Given a hypothetical set of plots, in which I've recorded species occurrences, I'd like to shuffle species within plots while maintaining the number of species in each plot, and also maintaining the overall abundance of individual species across the entire species pool.
Ultimately I'm trying to build a null distribution that is constrained at the plot level (n species per plot), and also at the overall species pool level (total observations of each species).

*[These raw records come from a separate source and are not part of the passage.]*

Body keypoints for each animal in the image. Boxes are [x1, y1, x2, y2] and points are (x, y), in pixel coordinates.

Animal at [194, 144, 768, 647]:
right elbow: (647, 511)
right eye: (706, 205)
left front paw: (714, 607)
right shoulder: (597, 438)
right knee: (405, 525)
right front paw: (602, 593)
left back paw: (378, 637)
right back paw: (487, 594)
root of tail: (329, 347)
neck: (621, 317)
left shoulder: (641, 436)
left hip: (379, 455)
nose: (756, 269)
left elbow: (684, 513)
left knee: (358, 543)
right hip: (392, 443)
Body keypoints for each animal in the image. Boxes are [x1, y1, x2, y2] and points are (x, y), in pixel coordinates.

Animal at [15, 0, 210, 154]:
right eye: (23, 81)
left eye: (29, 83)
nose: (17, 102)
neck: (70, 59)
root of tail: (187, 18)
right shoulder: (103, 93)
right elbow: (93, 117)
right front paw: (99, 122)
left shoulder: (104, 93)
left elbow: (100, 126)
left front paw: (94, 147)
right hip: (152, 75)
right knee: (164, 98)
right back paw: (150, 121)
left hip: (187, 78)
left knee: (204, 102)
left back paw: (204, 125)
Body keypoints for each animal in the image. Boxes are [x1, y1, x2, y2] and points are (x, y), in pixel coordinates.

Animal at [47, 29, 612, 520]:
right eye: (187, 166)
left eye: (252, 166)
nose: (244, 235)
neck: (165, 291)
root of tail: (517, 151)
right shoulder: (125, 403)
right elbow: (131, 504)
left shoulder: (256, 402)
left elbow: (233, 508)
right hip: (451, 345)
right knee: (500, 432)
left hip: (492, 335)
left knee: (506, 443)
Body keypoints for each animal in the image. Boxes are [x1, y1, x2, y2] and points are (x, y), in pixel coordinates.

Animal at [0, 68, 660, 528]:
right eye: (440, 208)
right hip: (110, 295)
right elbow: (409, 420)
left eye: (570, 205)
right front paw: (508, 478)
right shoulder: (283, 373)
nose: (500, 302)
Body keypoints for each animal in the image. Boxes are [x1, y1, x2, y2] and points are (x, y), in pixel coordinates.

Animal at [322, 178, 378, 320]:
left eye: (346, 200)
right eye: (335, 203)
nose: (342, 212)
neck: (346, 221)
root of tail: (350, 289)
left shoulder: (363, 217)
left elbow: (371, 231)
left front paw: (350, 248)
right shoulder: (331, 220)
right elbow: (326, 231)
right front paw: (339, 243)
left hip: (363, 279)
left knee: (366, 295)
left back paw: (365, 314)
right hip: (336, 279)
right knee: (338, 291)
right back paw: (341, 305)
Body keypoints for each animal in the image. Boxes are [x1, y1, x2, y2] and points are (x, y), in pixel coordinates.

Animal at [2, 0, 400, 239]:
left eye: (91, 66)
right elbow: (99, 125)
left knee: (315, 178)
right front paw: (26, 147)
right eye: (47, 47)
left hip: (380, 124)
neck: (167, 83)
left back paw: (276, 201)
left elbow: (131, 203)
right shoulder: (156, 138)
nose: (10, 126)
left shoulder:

# build dataset representing the presence/absence of 10 species (columns)
# in 100 plots (rows)
set.seed(123)
dat = matrix(
sample(c(0,1), size = 100*10, replace = T, prob = c(0.75, 0.25)),
nrow = 100,
ncol = 10) # let this matrix represent the observed data
rowSums(dat) # represents the number of species present in each plot
colSums(dat) # represents the overall number of observations of each species
relative_abund = colSums(dat) / sum(dat)
# proportion of occurrences of each species in the entire species pool
# use "permute" package to shuffle species in plots
# while maintaining the total number of species in each plot
# and the relative abundance of all species in the species pool
library(permute)
# single permutation of "plot # 1" maintaining number of species per plot
dat[1, shuffle(dat[1,])]
# single permutation maintaining total observations of "species # 1"
dat[shuffle(dat[,1]), 1 ]
# use permutation design/control to shuffle data, such that
rowSums(permuted_dat) == rowSums(dat)
colSums(permuted_dat) == colSums(dat) # at least approximately
Upvotes: 1
Views: 163
Reputation: 21
Thanks - Gavin Simpson. The vegan package works great for this.

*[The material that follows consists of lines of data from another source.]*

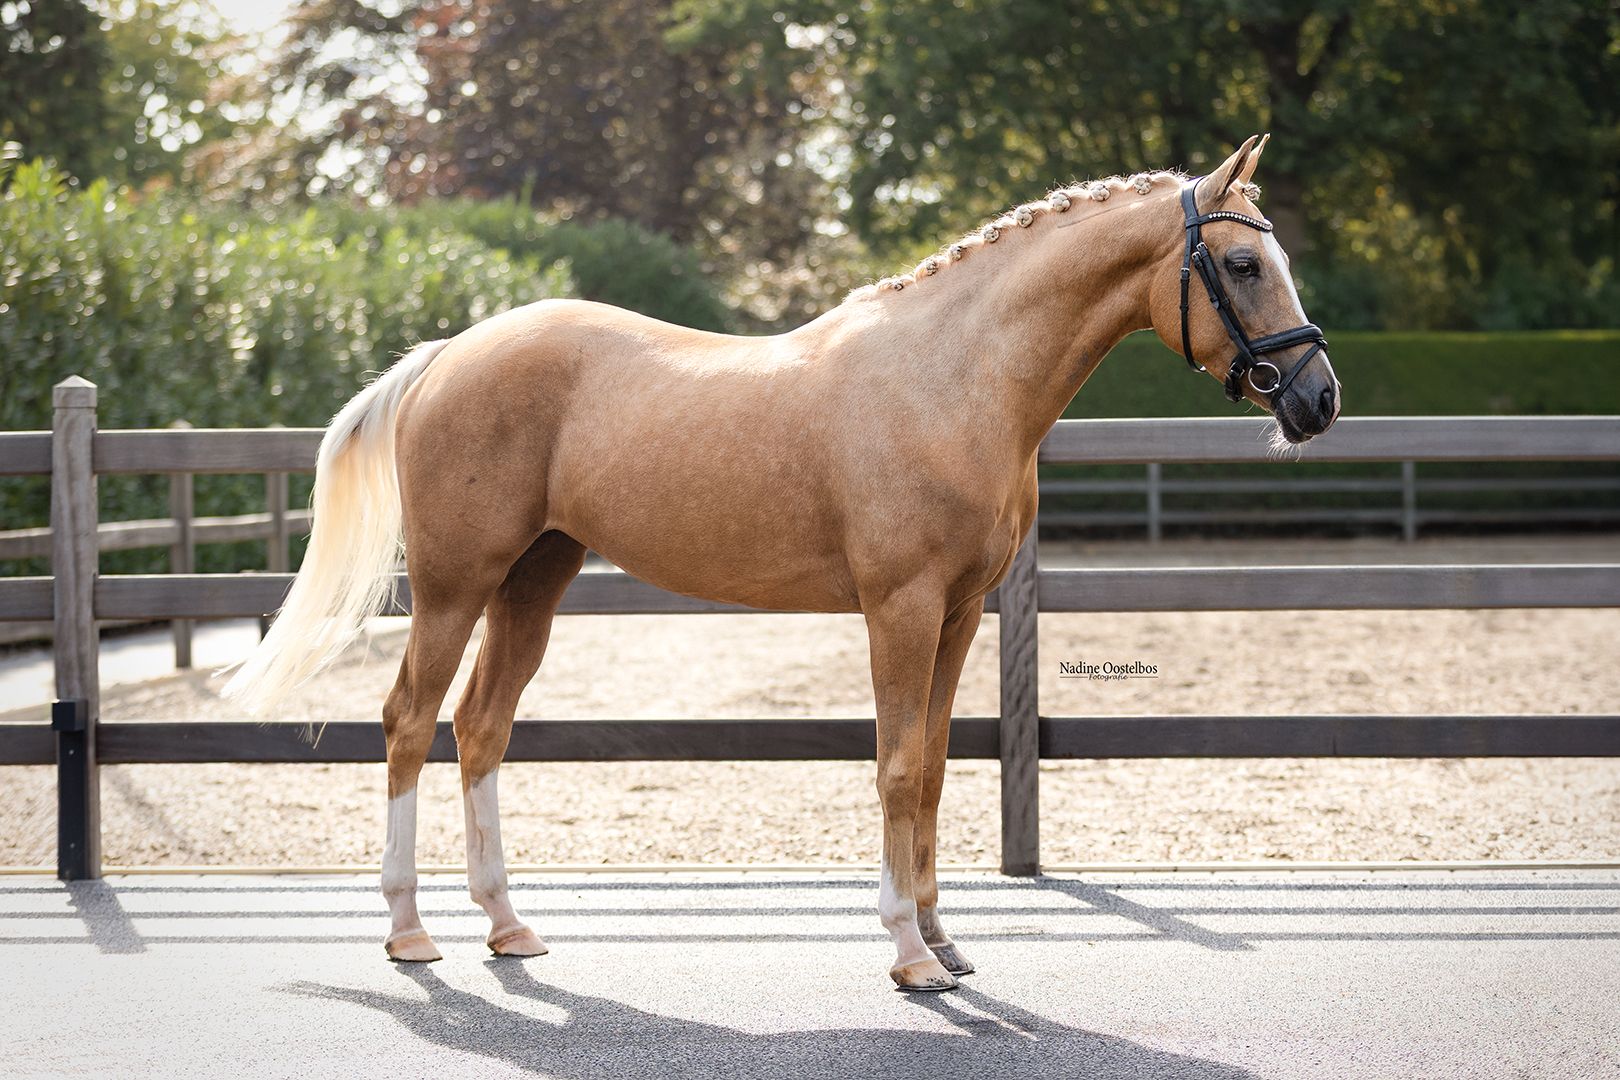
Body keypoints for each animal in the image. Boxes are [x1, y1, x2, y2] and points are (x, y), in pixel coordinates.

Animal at [223, 134, 1340, 991]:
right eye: (1242, 266)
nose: (1317, 400)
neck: (954, 376)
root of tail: (446, 354)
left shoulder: (958, 615)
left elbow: (936, 767)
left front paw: (943, 939)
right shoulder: (900, 609)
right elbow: (896, 767)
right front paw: (908, 954)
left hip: (533, 584)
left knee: (481, 728)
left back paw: (508, 926)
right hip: (456, 587)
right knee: (410, 722)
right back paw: (409, 932)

Here's an example for those wishing to preserve both row and column frequencies in the resulting null models. The ?commsim help file in "vegan" details different algorithms for specifying null models.
# load library
library(vegan)
# build hypothetical dataset of presence/absence data,
# where rows are plots and columns are species
dat = matrix(
sample(c(0,1), size = 100*10, replace = T, prob = c(0.75, 0.25)),
nrow = 100,
ncol = 10)
# build null models by reshuffling the dataset
nm_qs = nullmodel(dat, "quasiswap")
nm_qs$data # show presence/absence if original data were abundances
# 100 iterations/reshuffles
# using the "quasiswap" non-sequential algorithm for binary data
sm_qs = simulate(nm_qs, nsim = 100)
# confirm reshuffling preserved row frequencies (i.e., # of species per plot)
rowSums(nm_qs$data) == rowSums(sm_qs[1:100, 1:10, 1]) # first reshuffle
rowSums(nm_qs$data) == rowSums(sm_qs[1:100, 1:10, 2]) # second reshuffle
# confirm reshuffling preserved column frequencies (i.e., overall species abundances)
colSums(nm_qs$data) == colSums(sm_qs[1:100, 1:10, 1]) # first reshuffle
colSums(nm_qs$data) == colSums(sm_qs[1:100, 1:10, 1]) # second reshuffle
# view single reshuffled community
sm_qs[1:100, 1:10, 1]
# build distribution from null models as needed...
Upvotes: 1